The animation begins with our merchant-miner (indicated by the red square) on square 1,1. As the merchant covers the sample, the influence of the likelihood over the prior increases and there is more certainty in the estimate. If we expanded our sample to cover more of the territory, our estimate would get even closer to the true value of \(\theta\) and we’d be more certain about it.

Conclusions

The binomial likelihood serves as a great introductory case into Bayesian statistics. It may seem like overkill to use a Bayesian approach to estimate a binomial proportion, indeed the point estimate equals the sample proportion. But remember that it’s far more important to get an estimate of uncertainty as opposed to a simple point estimate.

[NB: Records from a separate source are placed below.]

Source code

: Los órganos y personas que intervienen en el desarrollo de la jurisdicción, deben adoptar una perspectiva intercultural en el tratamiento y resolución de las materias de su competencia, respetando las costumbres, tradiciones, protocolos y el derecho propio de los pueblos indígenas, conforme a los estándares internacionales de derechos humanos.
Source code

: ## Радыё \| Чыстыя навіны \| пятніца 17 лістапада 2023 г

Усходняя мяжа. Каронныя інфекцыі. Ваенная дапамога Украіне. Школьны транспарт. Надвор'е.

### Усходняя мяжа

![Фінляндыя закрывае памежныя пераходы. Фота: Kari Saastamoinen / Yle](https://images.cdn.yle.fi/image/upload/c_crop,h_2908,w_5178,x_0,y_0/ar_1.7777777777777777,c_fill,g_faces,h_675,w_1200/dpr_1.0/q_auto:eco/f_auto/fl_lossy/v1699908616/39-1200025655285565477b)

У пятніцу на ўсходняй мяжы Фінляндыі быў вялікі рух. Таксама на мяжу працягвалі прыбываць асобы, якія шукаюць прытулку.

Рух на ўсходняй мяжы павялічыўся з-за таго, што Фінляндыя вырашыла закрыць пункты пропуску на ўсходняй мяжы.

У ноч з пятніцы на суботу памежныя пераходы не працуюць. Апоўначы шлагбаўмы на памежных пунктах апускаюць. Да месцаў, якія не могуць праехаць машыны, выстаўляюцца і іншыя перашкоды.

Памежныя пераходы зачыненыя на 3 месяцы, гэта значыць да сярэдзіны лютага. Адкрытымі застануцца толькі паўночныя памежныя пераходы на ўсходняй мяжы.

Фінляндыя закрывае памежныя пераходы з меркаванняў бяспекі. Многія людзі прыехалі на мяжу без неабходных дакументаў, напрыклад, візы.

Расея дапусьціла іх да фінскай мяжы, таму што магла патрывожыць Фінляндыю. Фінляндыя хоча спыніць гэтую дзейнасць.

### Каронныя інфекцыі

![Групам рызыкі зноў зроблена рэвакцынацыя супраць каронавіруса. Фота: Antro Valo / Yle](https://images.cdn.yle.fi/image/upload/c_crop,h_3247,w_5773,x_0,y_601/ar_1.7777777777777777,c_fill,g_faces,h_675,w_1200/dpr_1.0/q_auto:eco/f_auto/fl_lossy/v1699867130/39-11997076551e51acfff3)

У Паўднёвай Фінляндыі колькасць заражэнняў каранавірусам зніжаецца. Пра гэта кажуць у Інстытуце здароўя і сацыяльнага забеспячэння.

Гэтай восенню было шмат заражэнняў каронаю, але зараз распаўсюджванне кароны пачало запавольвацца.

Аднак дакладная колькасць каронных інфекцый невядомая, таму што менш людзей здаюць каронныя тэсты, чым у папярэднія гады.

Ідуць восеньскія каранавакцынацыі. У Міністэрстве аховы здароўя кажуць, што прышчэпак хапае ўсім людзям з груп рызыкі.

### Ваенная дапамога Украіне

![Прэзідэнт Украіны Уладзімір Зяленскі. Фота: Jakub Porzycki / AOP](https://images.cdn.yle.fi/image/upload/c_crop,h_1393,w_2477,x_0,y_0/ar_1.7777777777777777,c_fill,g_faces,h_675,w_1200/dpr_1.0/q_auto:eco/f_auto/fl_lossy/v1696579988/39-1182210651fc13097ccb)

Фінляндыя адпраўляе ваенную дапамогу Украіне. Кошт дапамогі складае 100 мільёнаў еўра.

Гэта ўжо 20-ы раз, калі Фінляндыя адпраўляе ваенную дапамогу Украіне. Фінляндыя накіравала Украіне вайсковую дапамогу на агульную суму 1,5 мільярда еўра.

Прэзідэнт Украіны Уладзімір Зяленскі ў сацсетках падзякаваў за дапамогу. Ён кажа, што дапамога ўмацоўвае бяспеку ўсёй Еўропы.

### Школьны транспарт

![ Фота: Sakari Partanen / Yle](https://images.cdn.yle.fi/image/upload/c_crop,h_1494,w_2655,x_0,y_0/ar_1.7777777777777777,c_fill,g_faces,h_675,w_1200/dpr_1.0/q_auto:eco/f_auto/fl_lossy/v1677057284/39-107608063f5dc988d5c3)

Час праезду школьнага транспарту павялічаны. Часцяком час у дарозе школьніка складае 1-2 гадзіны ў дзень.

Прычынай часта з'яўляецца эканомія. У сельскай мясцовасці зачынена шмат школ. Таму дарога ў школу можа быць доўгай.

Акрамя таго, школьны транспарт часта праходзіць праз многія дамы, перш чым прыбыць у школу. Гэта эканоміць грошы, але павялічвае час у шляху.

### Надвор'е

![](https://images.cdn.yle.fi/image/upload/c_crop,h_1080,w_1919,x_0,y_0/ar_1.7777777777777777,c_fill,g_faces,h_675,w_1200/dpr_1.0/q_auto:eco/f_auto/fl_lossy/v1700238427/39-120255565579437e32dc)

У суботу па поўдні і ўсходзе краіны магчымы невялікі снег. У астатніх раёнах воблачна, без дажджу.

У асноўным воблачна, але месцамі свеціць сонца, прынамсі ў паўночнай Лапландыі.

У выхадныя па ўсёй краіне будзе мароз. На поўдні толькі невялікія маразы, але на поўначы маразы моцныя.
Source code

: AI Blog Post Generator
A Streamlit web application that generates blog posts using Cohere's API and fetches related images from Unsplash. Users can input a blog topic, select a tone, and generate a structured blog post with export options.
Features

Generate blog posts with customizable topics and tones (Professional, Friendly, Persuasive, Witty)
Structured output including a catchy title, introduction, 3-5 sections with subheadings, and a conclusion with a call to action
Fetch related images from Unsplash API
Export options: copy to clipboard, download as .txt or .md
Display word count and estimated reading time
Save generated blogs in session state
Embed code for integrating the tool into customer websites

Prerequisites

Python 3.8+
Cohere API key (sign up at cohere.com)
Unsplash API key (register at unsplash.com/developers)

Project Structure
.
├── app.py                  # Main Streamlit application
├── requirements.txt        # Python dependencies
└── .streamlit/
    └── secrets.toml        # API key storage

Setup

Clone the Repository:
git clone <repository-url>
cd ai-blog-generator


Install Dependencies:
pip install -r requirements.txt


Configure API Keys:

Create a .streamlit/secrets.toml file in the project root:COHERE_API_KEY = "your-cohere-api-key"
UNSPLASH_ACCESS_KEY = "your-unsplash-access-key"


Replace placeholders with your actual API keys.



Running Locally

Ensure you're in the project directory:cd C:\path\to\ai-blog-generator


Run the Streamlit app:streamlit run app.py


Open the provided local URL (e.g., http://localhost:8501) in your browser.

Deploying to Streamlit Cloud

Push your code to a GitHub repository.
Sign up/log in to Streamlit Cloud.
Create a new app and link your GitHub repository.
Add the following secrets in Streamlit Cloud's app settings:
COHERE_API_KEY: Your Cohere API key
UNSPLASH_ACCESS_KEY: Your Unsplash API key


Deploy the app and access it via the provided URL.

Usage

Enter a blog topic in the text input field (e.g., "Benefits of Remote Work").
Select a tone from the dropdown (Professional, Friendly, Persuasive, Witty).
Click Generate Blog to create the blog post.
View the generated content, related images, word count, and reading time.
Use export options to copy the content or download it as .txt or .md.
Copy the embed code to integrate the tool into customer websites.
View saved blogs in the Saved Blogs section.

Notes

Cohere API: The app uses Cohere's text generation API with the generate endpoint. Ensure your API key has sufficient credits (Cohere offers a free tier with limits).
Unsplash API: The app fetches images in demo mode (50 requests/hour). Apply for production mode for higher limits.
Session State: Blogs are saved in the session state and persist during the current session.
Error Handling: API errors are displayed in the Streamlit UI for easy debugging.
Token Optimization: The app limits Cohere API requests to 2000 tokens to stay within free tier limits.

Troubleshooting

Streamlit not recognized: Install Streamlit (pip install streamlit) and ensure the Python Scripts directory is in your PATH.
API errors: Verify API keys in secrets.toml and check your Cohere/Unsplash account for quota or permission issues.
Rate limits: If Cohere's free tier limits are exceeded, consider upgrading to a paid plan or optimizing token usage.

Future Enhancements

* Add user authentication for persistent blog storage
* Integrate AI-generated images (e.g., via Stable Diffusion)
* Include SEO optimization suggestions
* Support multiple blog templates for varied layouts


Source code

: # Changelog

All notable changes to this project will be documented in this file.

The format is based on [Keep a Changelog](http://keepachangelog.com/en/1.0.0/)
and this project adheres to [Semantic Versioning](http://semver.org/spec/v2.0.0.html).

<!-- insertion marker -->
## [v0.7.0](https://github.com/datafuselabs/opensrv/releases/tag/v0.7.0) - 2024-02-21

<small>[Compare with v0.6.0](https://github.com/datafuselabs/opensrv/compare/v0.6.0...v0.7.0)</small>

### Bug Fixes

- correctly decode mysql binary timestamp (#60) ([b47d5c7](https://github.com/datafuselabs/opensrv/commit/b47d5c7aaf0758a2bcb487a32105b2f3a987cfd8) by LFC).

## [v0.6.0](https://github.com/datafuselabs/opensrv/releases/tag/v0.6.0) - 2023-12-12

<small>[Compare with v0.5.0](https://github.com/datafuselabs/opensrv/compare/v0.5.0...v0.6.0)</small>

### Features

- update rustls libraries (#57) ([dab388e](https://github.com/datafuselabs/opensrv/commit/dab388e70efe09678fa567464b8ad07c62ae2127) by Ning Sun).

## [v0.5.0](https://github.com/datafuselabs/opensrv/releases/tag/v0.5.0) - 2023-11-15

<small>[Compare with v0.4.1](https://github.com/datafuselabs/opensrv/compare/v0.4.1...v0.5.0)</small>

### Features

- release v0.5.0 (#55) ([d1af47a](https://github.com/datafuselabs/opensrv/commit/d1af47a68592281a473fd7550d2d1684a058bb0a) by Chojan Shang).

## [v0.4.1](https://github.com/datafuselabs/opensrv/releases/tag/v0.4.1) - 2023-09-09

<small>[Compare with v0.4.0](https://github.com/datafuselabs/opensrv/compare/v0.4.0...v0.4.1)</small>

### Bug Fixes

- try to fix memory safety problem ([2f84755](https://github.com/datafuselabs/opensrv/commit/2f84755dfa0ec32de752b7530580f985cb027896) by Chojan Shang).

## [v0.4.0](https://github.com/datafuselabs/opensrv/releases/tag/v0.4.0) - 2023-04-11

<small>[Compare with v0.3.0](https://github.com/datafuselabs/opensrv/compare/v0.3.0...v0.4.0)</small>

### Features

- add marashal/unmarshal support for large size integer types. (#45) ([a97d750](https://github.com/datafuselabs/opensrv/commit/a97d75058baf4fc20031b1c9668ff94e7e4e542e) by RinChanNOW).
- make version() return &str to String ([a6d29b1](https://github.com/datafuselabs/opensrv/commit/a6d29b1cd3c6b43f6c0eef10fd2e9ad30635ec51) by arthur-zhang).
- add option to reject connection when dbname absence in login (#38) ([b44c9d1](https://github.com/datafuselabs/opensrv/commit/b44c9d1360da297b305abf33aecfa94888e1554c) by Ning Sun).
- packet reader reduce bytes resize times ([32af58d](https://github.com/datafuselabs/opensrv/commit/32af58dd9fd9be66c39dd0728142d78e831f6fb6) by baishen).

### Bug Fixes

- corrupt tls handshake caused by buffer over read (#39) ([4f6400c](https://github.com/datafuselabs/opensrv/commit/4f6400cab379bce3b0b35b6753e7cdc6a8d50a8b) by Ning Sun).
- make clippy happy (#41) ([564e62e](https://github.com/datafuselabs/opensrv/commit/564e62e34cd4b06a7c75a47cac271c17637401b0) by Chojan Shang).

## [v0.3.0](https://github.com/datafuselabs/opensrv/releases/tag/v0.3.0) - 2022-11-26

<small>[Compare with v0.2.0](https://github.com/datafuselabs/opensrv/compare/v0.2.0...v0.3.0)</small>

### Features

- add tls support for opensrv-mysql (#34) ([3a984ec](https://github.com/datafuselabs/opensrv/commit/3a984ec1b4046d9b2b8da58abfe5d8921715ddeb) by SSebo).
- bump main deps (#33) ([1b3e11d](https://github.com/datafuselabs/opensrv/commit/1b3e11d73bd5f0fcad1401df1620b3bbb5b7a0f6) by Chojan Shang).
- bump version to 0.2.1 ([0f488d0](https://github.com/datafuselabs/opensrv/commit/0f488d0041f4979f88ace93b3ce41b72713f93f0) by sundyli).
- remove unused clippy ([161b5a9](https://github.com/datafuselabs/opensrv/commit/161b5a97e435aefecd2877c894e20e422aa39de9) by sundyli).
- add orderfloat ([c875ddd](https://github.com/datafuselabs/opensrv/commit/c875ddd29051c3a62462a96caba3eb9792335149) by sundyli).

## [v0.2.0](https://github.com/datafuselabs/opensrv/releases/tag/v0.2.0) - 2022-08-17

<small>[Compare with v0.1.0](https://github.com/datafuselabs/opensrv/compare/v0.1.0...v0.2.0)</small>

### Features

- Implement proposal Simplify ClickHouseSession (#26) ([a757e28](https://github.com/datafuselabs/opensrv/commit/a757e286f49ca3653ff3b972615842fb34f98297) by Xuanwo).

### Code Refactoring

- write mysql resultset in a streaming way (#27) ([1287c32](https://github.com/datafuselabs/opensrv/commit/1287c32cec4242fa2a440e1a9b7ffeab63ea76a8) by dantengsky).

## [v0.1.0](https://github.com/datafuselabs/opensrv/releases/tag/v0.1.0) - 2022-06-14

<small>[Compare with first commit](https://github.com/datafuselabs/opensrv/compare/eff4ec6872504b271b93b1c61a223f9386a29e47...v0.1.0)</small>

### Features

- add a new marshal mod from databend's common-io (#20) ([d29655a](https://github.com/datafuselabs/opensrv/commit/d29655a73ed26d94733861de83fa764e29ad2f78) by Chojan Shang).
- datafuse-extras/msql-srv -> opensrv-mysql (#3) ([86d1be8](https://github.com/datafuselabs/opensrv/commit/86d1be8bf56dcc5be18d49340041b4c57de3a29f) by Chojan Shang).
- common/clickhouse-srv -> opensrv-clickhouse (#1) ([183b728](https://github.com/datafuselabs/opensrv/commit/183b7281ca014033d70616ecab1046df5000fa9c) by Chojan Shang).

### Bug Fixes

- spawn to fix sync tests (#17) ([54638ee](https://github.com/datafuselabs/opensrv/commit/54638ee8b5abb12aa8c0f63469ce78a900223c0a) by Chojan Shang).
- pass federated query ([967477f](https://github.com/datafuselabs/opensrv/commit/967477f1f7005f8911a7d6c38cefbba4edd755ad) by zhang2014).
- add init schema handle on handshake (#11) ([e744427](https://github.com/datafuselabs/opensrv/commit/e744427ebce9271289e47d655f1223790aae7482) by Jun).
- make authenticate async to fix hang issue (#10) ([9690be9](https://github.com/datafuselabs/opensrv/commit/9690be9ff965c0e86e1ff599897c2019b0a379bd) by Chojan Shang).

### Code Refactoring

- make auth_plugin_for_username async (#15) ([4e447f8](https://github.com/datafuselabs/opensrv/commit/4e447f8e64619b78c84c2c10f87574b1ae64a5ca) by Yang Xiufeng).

There’s a lot we didn’t cover here; namely, making inferences from the posterior distribution, which typically involves sampling from the posterior distribution. As well, I hope to soon extend into more practical cases such as logistic regression, mixture modeling, etc, with demonstrations using Stan.

If you’re eager for more examples and tutorials with Bayesian statistics, I’d recommend watching this video series by Rasmus Bååth. John Kruschke’s book Doing Bayesian Data Analysis is a great introductory text. If you’re up for the challenge, consider also Bayesian Data Analysis, 3rd edition by Gelman et al, widely considered to be the Bayesian Bible. Much of the content for this blog post was inspired from the first few chapters of that book.